The Brooklyn Center City Council also voted to give command authority of the police force to the mayor's office.
"At such a tough time, this will streamline things and establish a chain of command and leadership," Elliott tweeted. "I appreciate the other councilmembers who voted to approve this motion."
On Monday, the Minnesota Twins postponed their game against the Boston Red Sox "out of respect for the tragic events that occurred yesterday," and said they extend their "sympathies to the family of Daunte Wright." The Minnesota Timberwolves and Minnesota Wild also postponed their Monday night games in Minneapolis and Saint Paul, the NBA and NHL announced.
"Our thoughts remain with the family and friends of Daunte Wright during this difficult time," the NBA said.

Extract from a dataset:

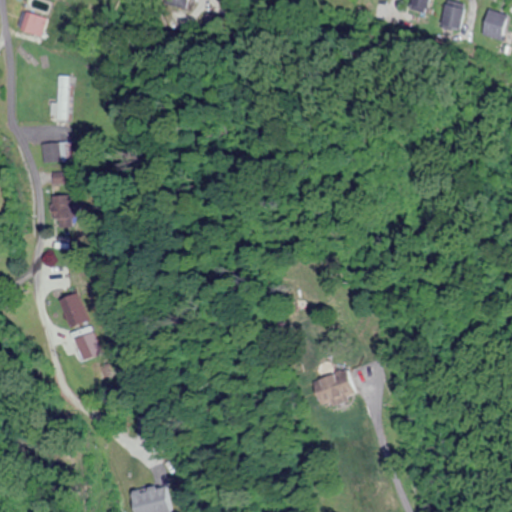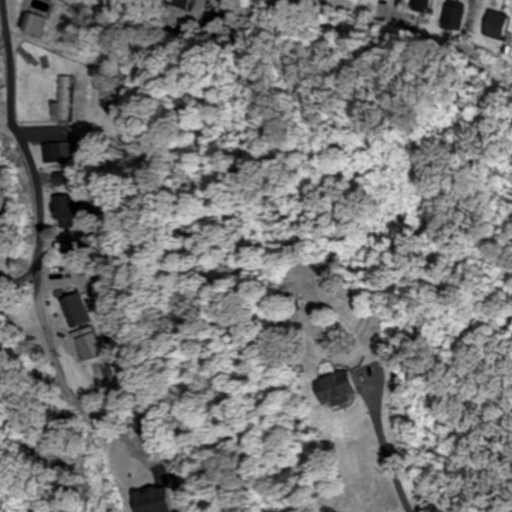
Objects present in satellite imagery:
road: (20, 138)
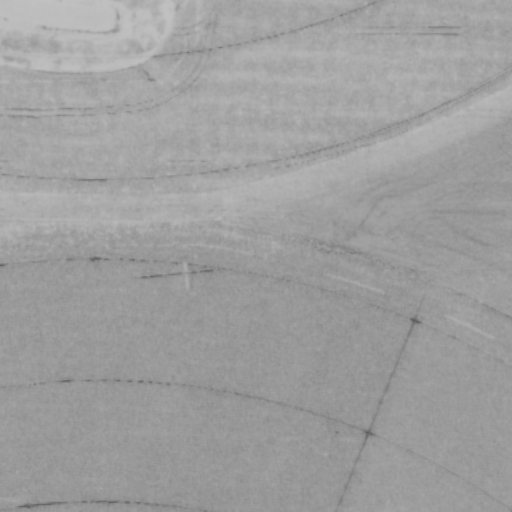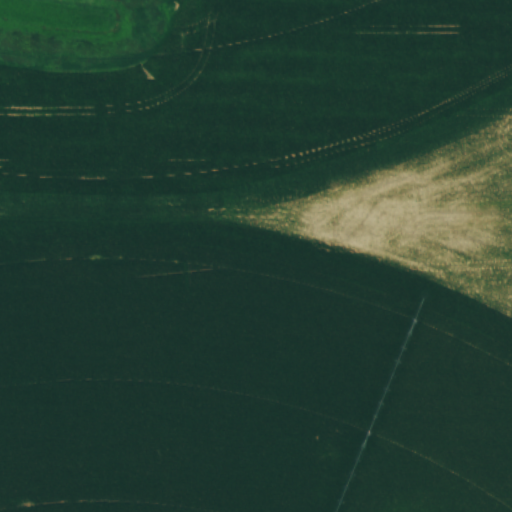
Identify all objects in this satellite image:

In a press conference on Monday, Minnesota Gov. Tim Walz called for the state legislature to hold hearings on potential police reforms “that have passed in other states and have proven to make a difference … things that are supported by both law enforcement and community members.” He did not specify further what policies he was referring to or supported.
"We don’t have to continue having these press conferences, and having what may be a routine traffic stop end in a 20-year-old dead, a family devastated, and a community on edge," Walz said.
President Joe Biden extended his prayers to Wright's family and said he had watched the body camera footage, which he described as "fairly graphic."
"The question is was it an accident? Was it intentional? That remains to be determined by a full-blown investigation," Biden said in the Oval Office Monday afternoon.
He added that there is "absolutely no justification" for violence, but that peaceful protest is "understandable" in the wake of Wright's killing.
Hundreds of people gathered outside the city's police department headquarters again on Monday evening to protest Wright's killing. His family also joined supporters at the site where he was shot to death for a vigil.
Several of Daunte's family members addressed the crowd, including his brother Dallas Bryant, who questioned how the officer could accidentally shoot their firearm.
"You know the difference between your right and left, right? Everybody knows it," he said. "My brother lost his life because they were trigger happy."
In response to the unrest, officials issued a 7 p.m. curfew for Hennepin, Ramsey, and Anoka counties, setting the stage for another confrontation Monday night, when police again used tear gas and projectiles against demonstrators.